Simulating Influxes/Losses

Figure 3: A liquid influx detection test using constant riser pressure showed that the system was able to detect and signal liquid influxes/losses to the CMP operator in less than two minutes. In the case where the influx was not detected, the system had not allowed enough time between tests.
Figure 3: A liquid influx detection test using constant riser pressure showed that the system was able to detect and signal liquid influxes/losses to the CMP operator in less than two minutes. In the case where the influx was not detected, the system had not allowed enough time between tests.

To detect influxes and losses quickly, CMP uses a variety of parameters, including a change in pump performance. When more fluid enters the well, the pump must work harder to handle the additional fluid volume; in the event of losses, the pump does not need to work as hard to return the reduced fluid to the drilling vessel. The riser pressure sensor at the pump suction point also can serve as an early influx/loss detector, as the level in the riser changes until the control system can respond and adjust the pump performance to account for the influx or loss. The CMP control system also measures flow into and out of the well, with the difference in those measurements indicating an influx or loss.

Influxes were created by activating the cement pump and pumping fluid into the wellbore, while losses were simulated by running the cement pump at a specific rate, then cutting it back, Mr Cohen said. The detection tests were done with a reduced riser level and open annular to determine the capability of the system to detect volume imbalances while drilling.

Three circulation tests with increasing amounts of gas injected through the drill string were performed. After the influx was detected, the annular was closed, and the flow was routed from the well through a bypass line to the subsea pump module. A choke in the mud return line throttled the return and was used to directly control bottomhole pressure while circulating gas from the well. The final test allowed gas to migrate into the marine drilling riser with a reduced riser level and open annular.

Tests using the riser pressure sensor showed the system was able to detect and signal liquid influxes/losses to the CMP operator in less than two minutes, often less than a minute. An influx test of 80 L/min showed that both flow out of well and pump performance were early detectors (51 seconds). To prove the system could quickly detect a gas influx, the team conducted the same tests using Nitrogen injected into the standpipe manifold to displace and replace mud in the drill pipe. The influx was detected in less than 30 seconds.

With the pump running at constant speed, the liquid influx was detected using riser pressure directly in less than a minute in most cases.
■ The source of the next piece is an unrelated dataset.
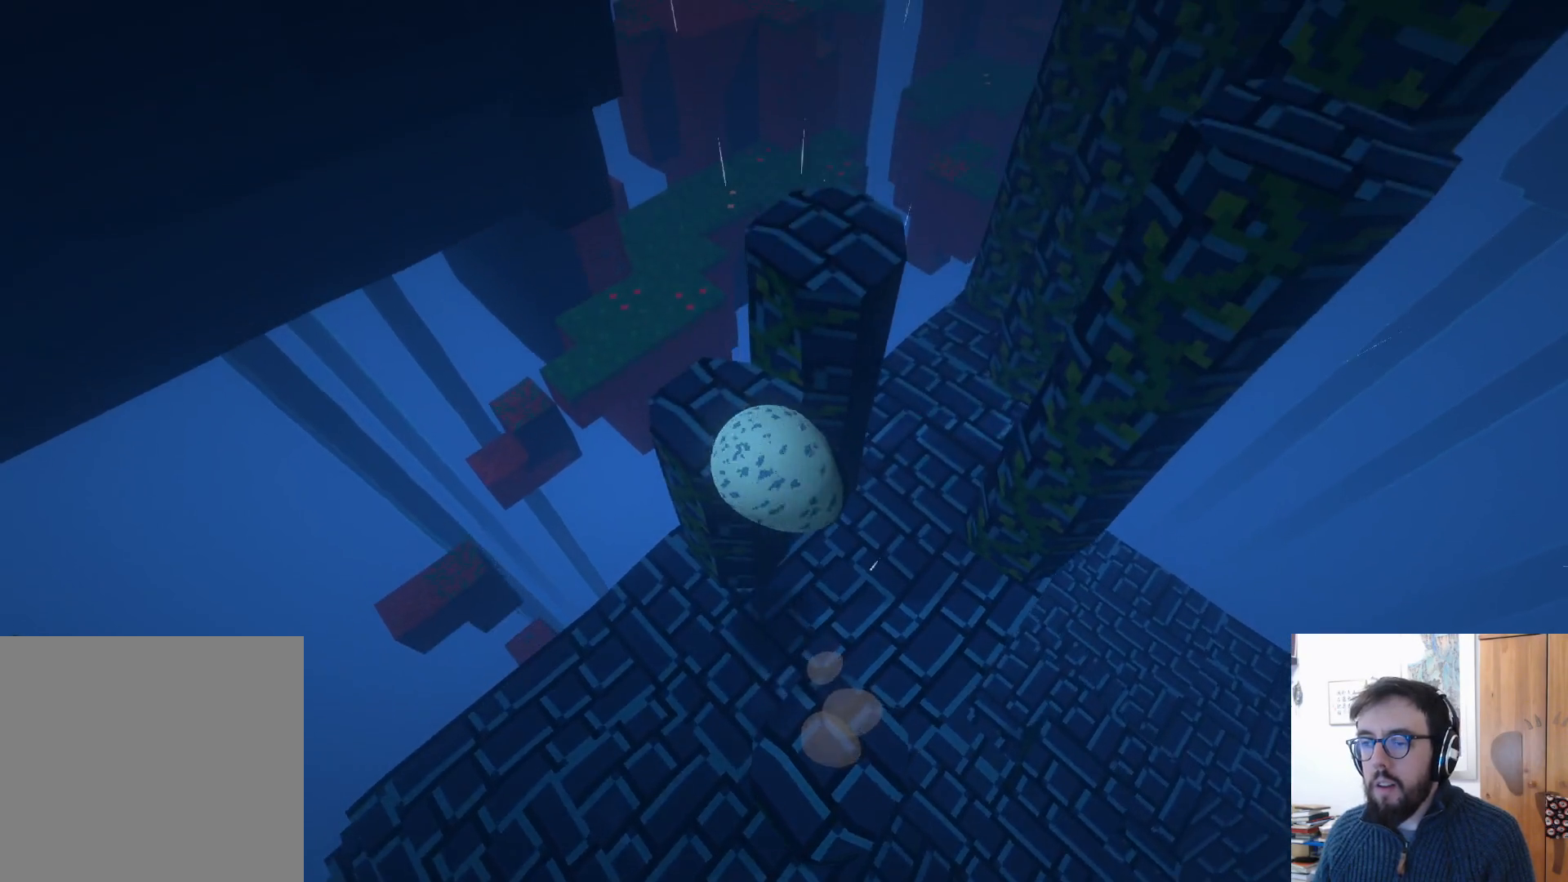
{"buttons": [], "left_stick": "center", "right_stick": "down-right", "events": [[117, "left_stick", "up"], [250, "A", "up"], [383, "left_stick", "center"], [500, "right_stick", "down-right"]]}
Loss detection with constant riser pressure and constant pump speed showed the same results as the influx tests.

Background Gas Migration

Figure 4: With the pump running at constant speed, the liquid influx was detected using riser pressure directly in less than a minute in most cases. Loss detection with constant riser pressure and constant pump speed showed the same results as the influx tests.
Figure 4: With the pump running at constant speed, the liquid influx was detected using riser pressure directly in less than a minute in most cases. Loss detection with constant riser pressure and constant pump speed showed the same results as the influx tests.
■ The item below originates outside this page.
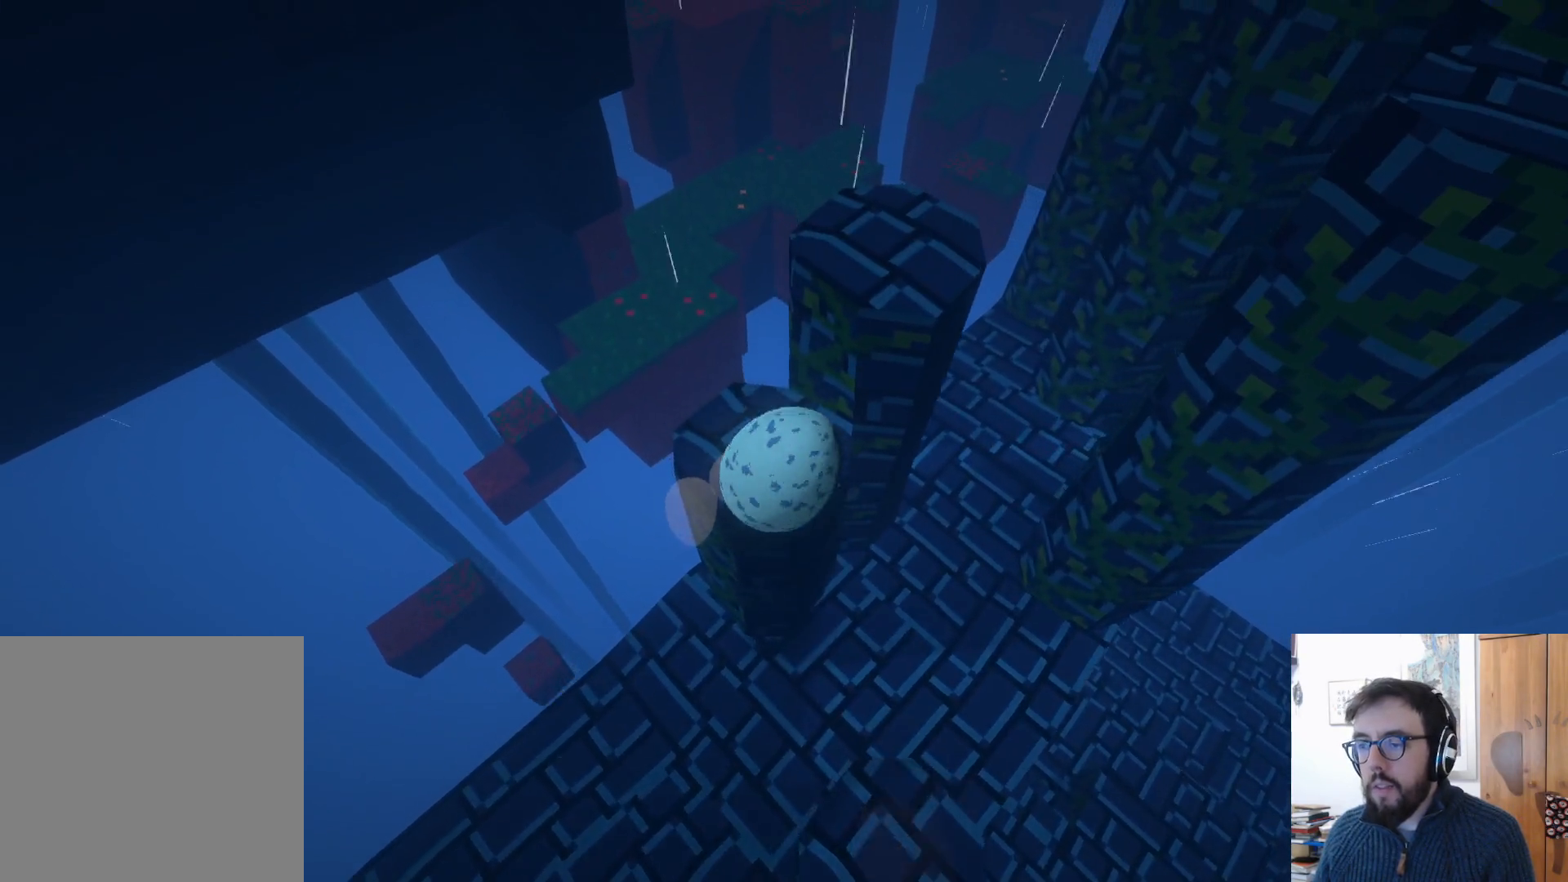
{"buttons": [], "left_stick": "center", "right_stick": "center", "events": [[67, "left_stick", "down-right"], [200, "left_stick", "down"], [367, "right_stick", "center"], [433, "left_stick", "center"]]}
The final test compared conventional well control methods with the CMP system. The conventional approach kept bottomhole pressures at a safe level and circulated the influx from the well about an hour faster than the CMP method. Use of the small auxiliary line combined with crew inexperience are considered the major factors as to why the CMP influx circulation was slower.

The tests also addressed the issue of background gas migration when the subsea pump module is operating, to determine whether the gas would go up the riser or through the pump. Trace amounts of methane gas were injected at a low rate into the drill pipe. While pumping, no methane was detected at the top of the riser. When the fluid level was raised, a small amount of gas was flushed to the surface, and a gas-handler at the top of the riser kept the gas from the drill floor. The test indicated that when the drilling fluid contains high concentrations of methane, gas that collects in the riser needs to be flushed at rates defined by the gas content.
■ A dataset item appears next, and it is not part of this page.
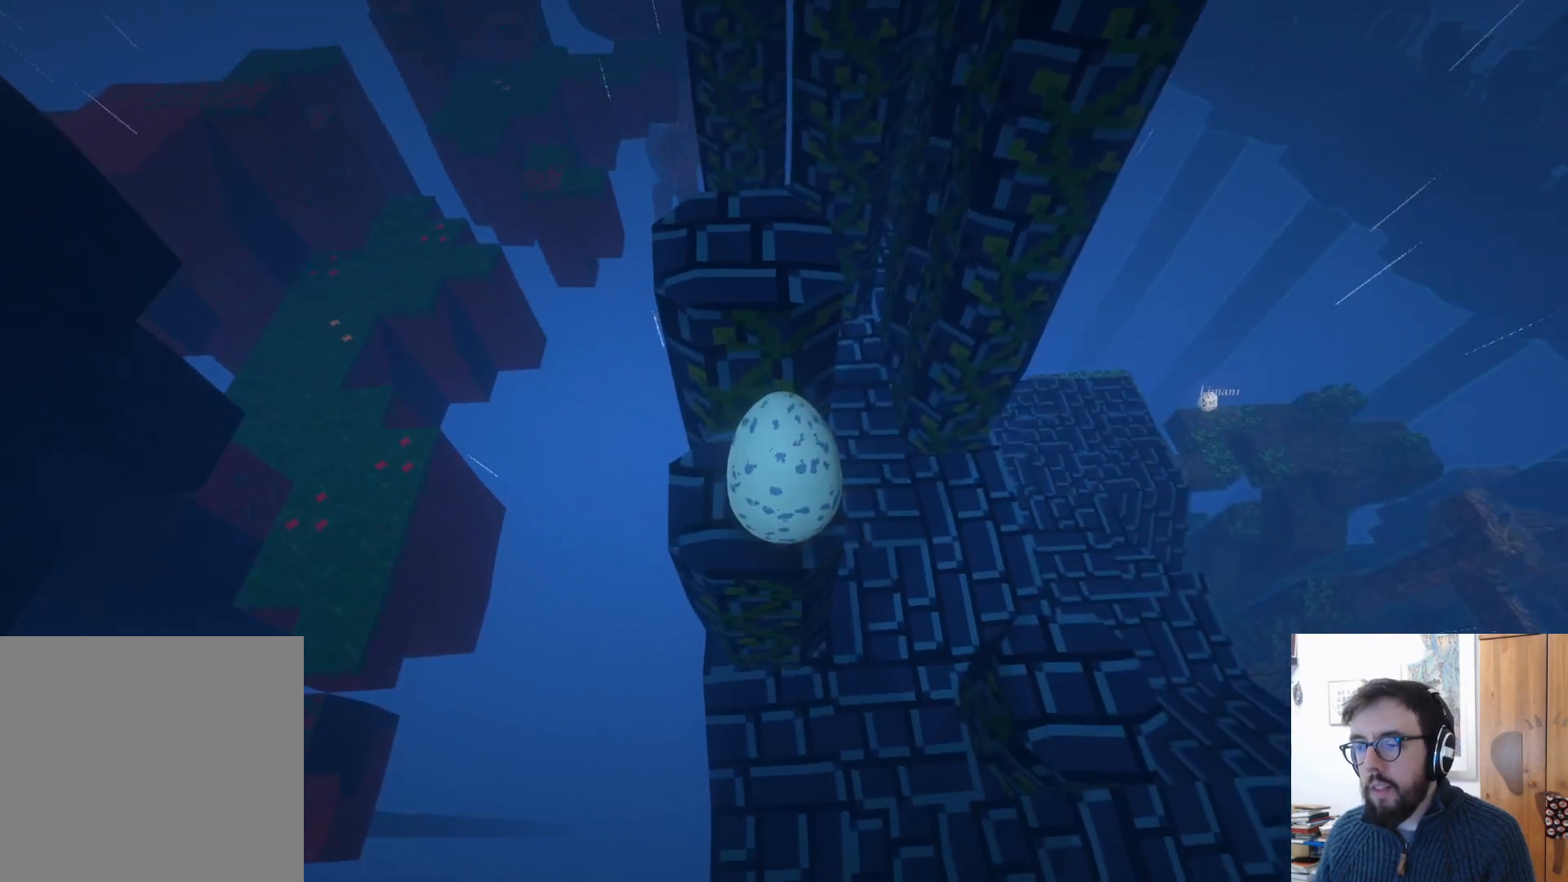
{"buttons": [], "left_stick": "up", "right_stick": "center", "events": [[67, "left_stick", "down"], [300, "left_stick", "center"], [467, "left_stick", "up"]]}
Small nitrogen influxes also were injected into the drill string and pumped downhole. These influxes were circulated up the riser with the BOP open and the rig in drill-ahead mode, with no problems in pump performance or changes in bottomhole pressure.

The field trial proved valuable in showing that well control is manageable with CMP DGD and that the system is capable of detecting a liquid or gas influx early, keeping it small, Mr Cohen noted. A small influx can circulate up the riser using gas-handling equipment. Larger influxes can be circulated out of the well with the BOP closed, but through the subsea pump to keep bottomhole pressures in the window between the pore and fracture pressures. The CMP choke maintains relatively constant stand pipe and bottomhole pressures during influx circulation.

The next field trial phase will involve testing the system in a live well in single-gradient mode. “We’ve shown the system can perform in a controlled environment, in a cased hole under specific circumstances,” Mr Cohen said. “Next, we want to use the system up in an actual open-hole well, but instead of circulating the influx up the choke line as is normally done, we would pump the fluid through the CMP pump. This first test was difficult to arrange as it involved the development of two new drilling technologies, EC-Drill and CMP. Future CMP development should be much simpler as it will involve incremental changes to the commercial EC-Drill system.”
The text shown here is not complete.